Required action: Reproduce the passage of the Rancho Manana thread that starts with "We just returned" and goes on through "if these transpire.", swapping "owner update" for "owner meeting".

Study text:
● ● ● ● ● ● ●

# DRI adds Rancho Manana



## nightnurse613 (Oct 18, 2011)

They added what?   Who?  They must be picking these up cheap.  Unfortunately I am pretty confident that they will not reach their obvious intent to own all the timeshares in Arizona.  How about picking up a nice California coastal resort for your members?    Of course, I guess when California falls into the ocean......


----------



## Bill4728 (Oct 18, 2011)

Rancho Manana was a great resort just north of phoenix.  IMHO you're lucky it is now part of the DRI resort families.


----------



## LynnW (Oct 19, 2011)

Bill4728 said:


> Rancho Manana was a great resort just north of phoenix.  IMHO you're lucky it is now part of the DRI resort families.



I agree! We stayed at Rancho Manana  twice before all the problems. I would love to stay there again.

Lynn


----------



## dwojo (Oct 19, 2011)

Bill4728 said:


> Rancho Manana was a great resort just north of phoenix.  IMHO you're lucky it is now part of the DRI resort families.



DRI has to many resorts in Arizona. They do not diversify the areas of availability enough.


----------



## unavailable55 (Oct 19, 2011)

How many points will it take for a week there?


----------



## dougp26364 (Oct 19, 2011)

Personally, this resort intriques me with it's location. While we have plenty of access into AZ resorts, we've not always fans of being in town so much as out in the scenery. Yes DRI has a lot of resorts in AZ but, if it offers a slightly different location then to use it's another option. DRI also offers a ton of options in Orlando but, each resort offers something a little different than the others from what I can see. I guess we can tend to be a little more particular than other owners. 

I am curious as to the problems this resort has had that has been mentioned in previous posts. In my mind, I believe it's sometimes best to give DRI a couple of years to work on the quality of newer resorts to their collection than to jump right in at the begining.


----------



## post-it (Oct 19, 2011)

We just returned from a stay at San Luis Bay where we attended a DRI owner update.  Apparently DRI has a few Ca Coast properties in the beginning negotiating process, so we'll have to see if these transpire.


----------



## dwojo (Oct 20, 2011)

dougp26364 said:


> Personally, this resort intriques me with it's location. While we have plenty of access into AZ resorts, we've not always fans of being in town so much as out in the scenery. Yes DRI has a lot of resorts in AZ but, if it offers a slightly different location then to use it's another option. DRI also offers a ton of options in Orlando but, each resort offers something a little different than the others from what I can see. I guess we can tend to be a little more particular than other owners.
> 
> I am curious as to the problems this resort has had that has been mentioned in previous posts. In my mind, I believe it's sometimes best to give DRI a couple of years to work on the quality of newer resorts to their collection than to jump right in at the begining.


My issue is that they continue to add in Arizona and ignore many other places. New York anywhere in the state or Pennsylvania, Maryland or even West Virginia would be a great change.


----------



## LynnW (Oct 20, 2011)

dougp26364 said:


> Personally, this resort intriques me with it's location. While we have plenty of access into AZ resorts, we've not always fans of being in town so much as out in the scenery. Yes DRI has a lot of resorts in AZ but, if it offers a slightly different location then to use it's another option. DRI also offers a ton of options in Orlando but, each resort offers something a little different than the others from what I can see. I guess we can tend to be a little more particular than other owners.

● ● ● ● ● ● ●

Information supplied:

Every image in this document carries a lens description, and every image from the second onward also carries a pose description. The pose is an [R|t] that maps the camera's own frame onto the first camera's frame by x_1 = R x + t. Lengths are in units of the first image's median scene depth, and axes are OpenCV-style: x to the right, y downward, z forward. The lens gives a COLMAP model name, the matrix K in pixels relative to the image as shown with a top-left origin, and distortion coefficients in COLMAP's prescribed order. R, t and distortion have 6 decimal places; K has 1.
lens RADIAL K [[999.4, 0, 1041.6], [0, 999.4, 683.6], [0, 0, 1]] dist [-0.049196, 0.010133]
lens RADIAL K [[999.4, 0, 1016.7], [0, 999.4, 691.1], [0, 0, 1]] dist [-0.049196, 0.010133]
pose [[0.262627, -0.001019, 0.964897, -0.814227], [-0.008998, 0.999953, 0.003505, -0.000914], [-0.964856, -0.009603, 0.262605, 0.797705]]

● ● ● ● ● ● ●

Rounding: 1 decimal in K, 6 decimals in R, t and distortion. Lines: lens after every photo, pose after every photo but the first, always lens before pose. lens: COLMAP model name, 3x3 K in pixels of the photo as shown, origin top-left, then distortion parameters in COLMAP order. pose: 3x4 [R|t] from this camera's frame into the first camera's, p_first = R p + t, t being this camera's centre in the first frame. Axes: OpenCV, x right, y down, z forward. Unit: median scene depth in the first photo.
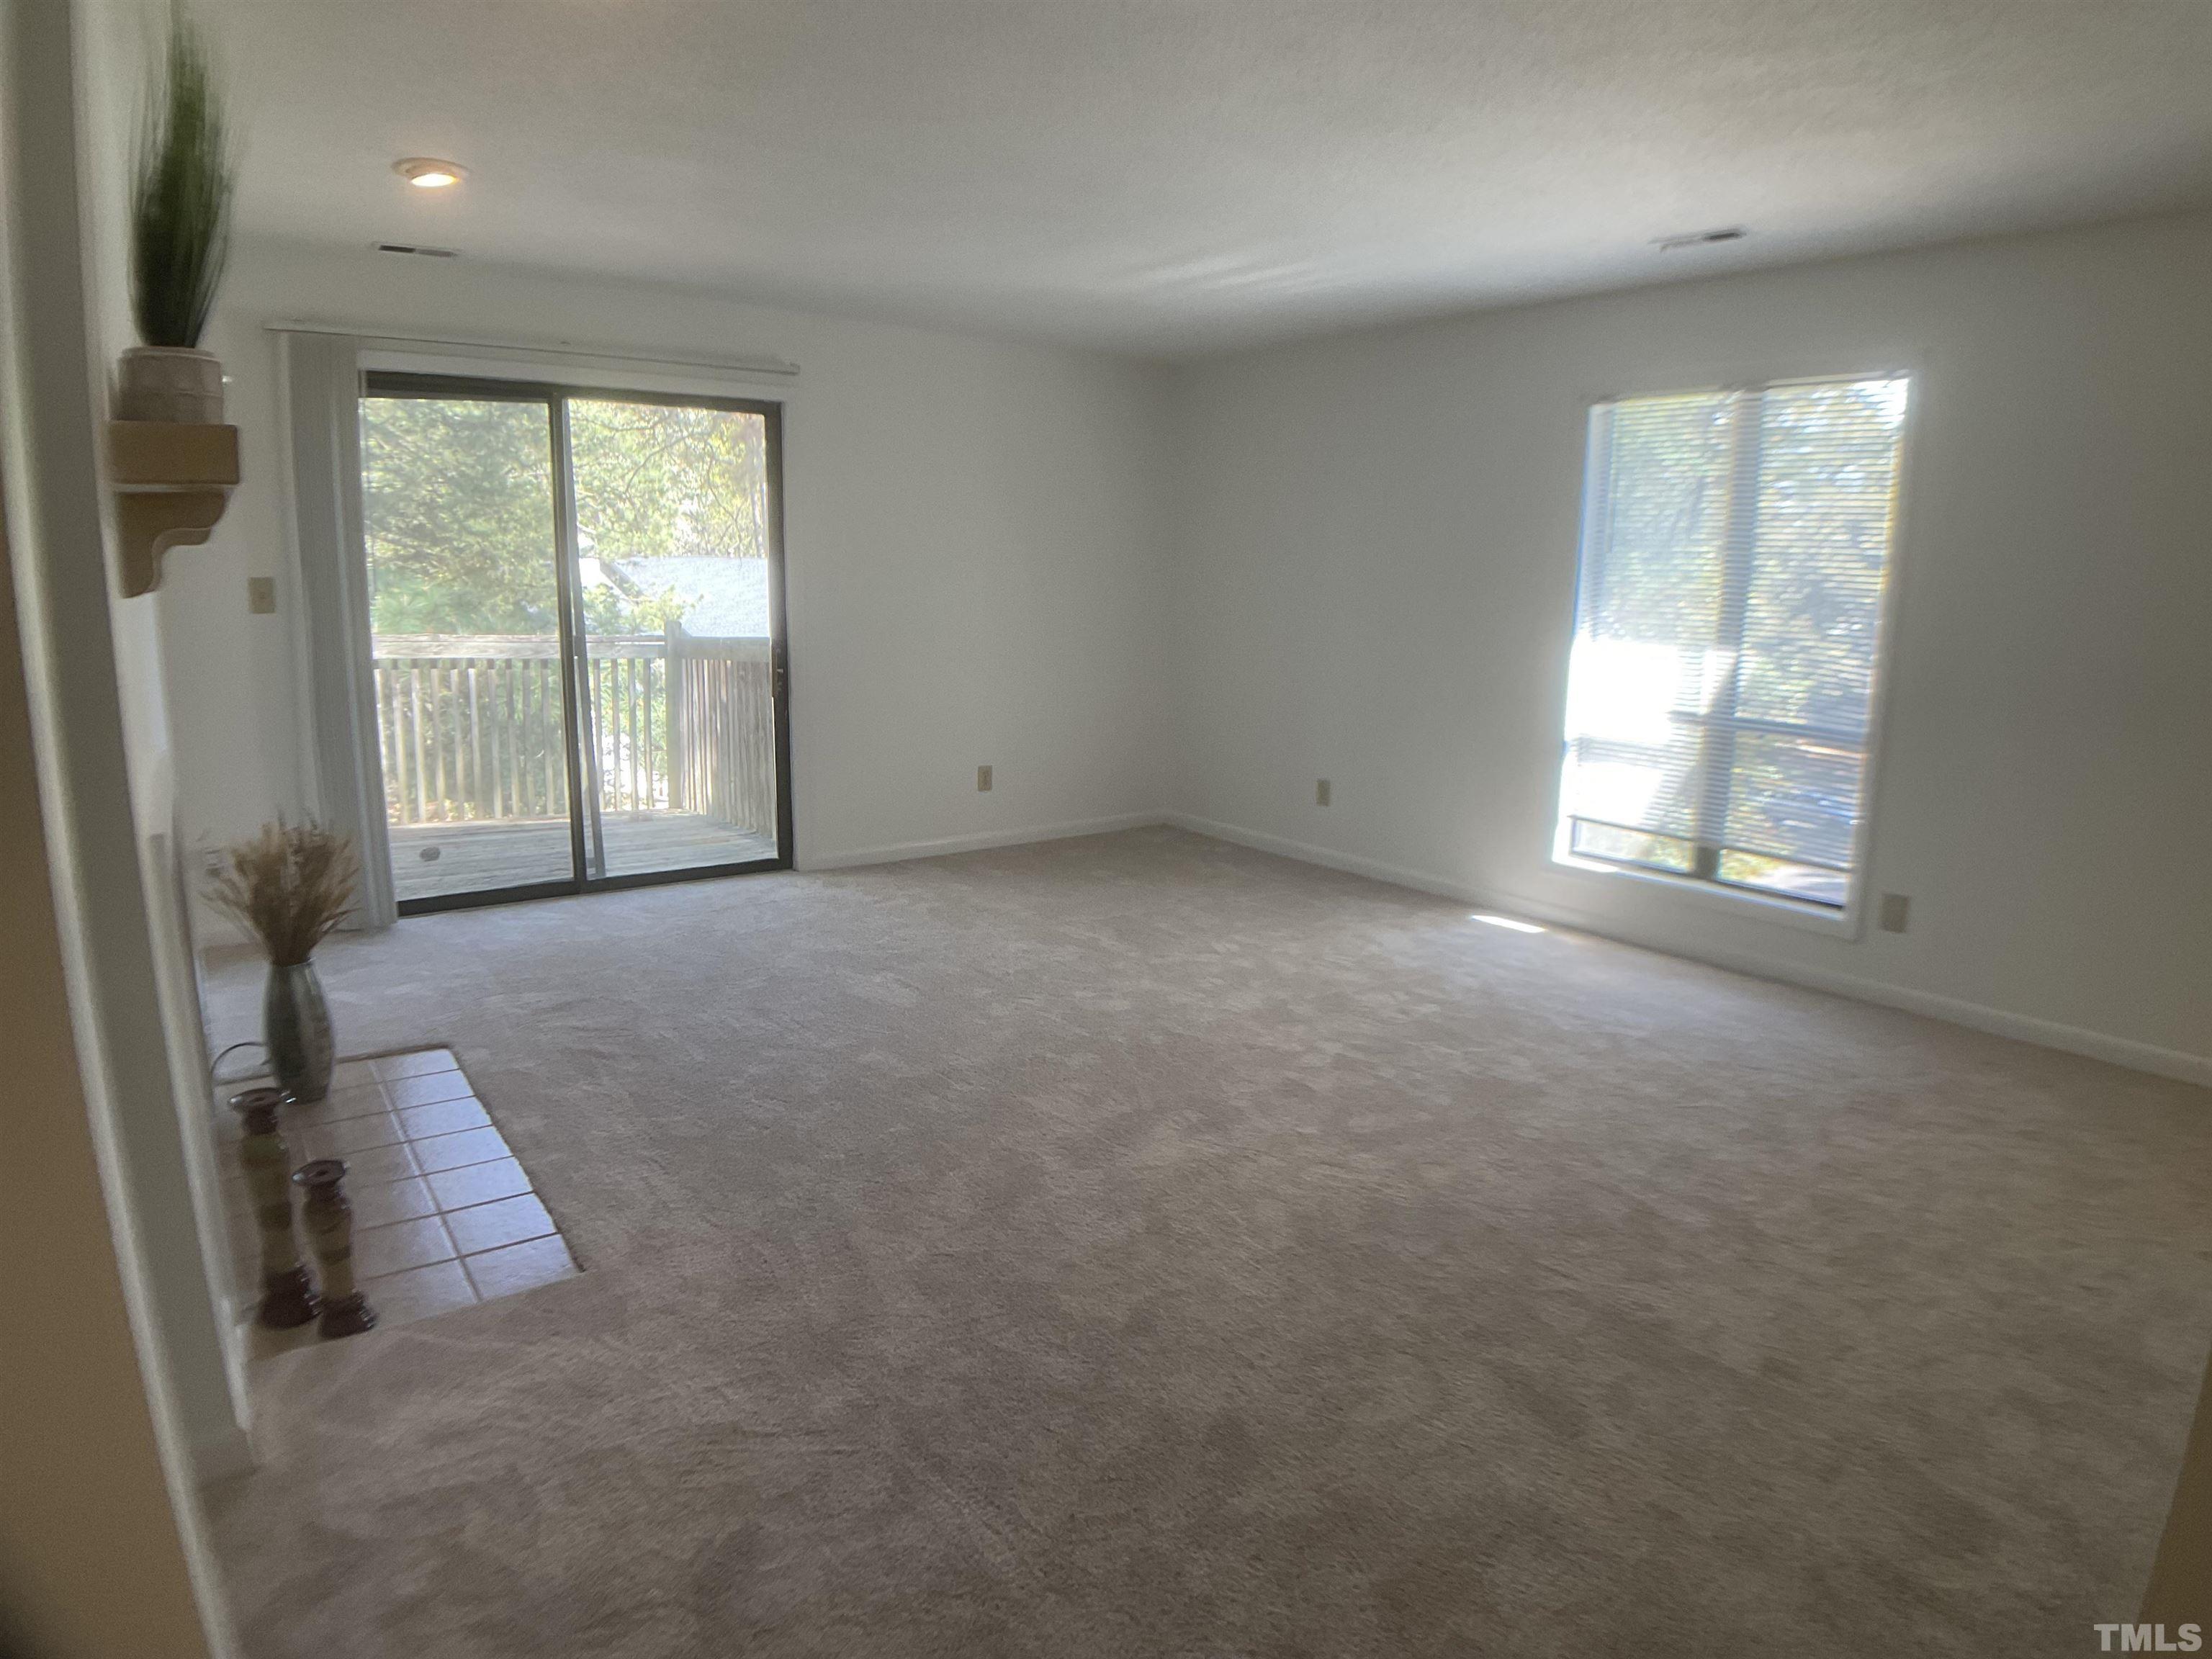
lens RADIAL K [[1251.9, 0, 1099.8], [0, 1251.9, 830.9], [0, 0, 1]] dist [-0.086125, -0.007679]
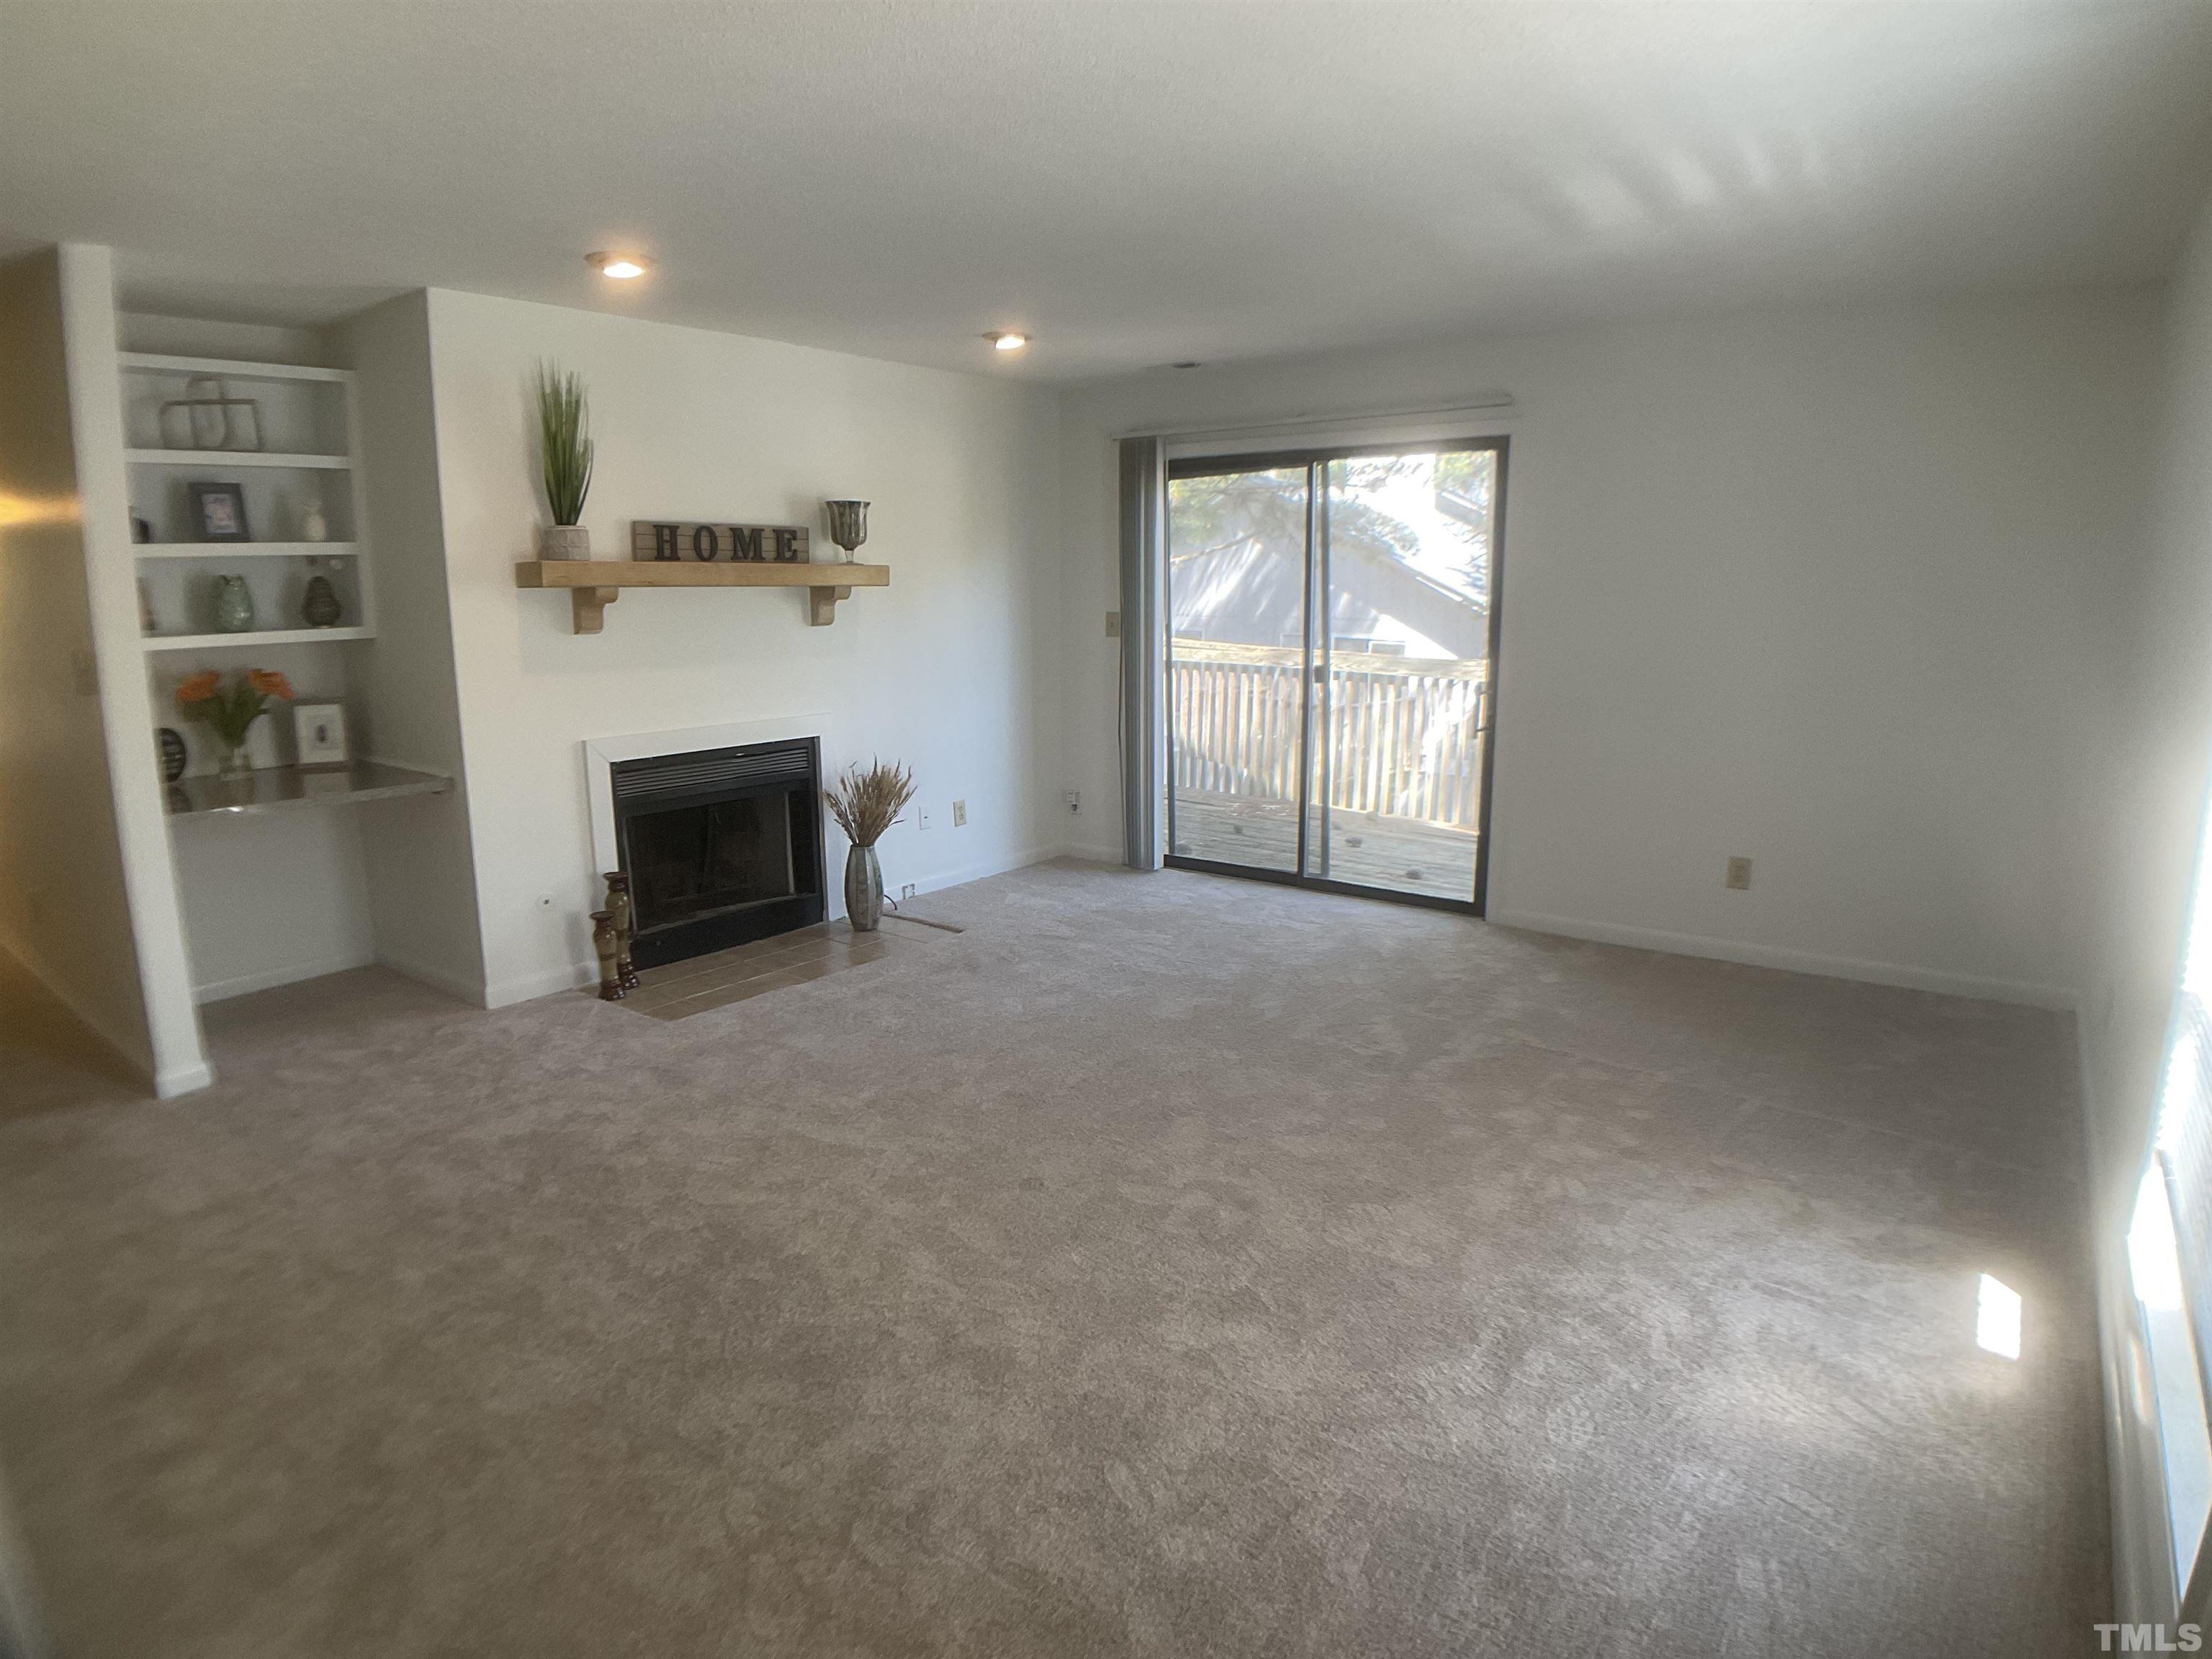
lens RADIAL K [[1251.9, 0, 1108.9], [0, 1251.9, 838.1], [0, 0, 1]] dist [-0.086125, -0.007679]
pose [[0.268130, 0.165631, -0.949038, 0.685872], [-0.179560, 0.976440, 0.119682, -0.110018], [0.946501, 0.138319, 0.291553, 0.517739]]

● ● ● ● ● ● ●

Problem solution:
We just returned from a stay at San Luis Bay where we attended a DRI owner meeting.  Apparently DRI has a few Ca Coast properties in the beginning negotiating process, so we'll have to see if these transpire.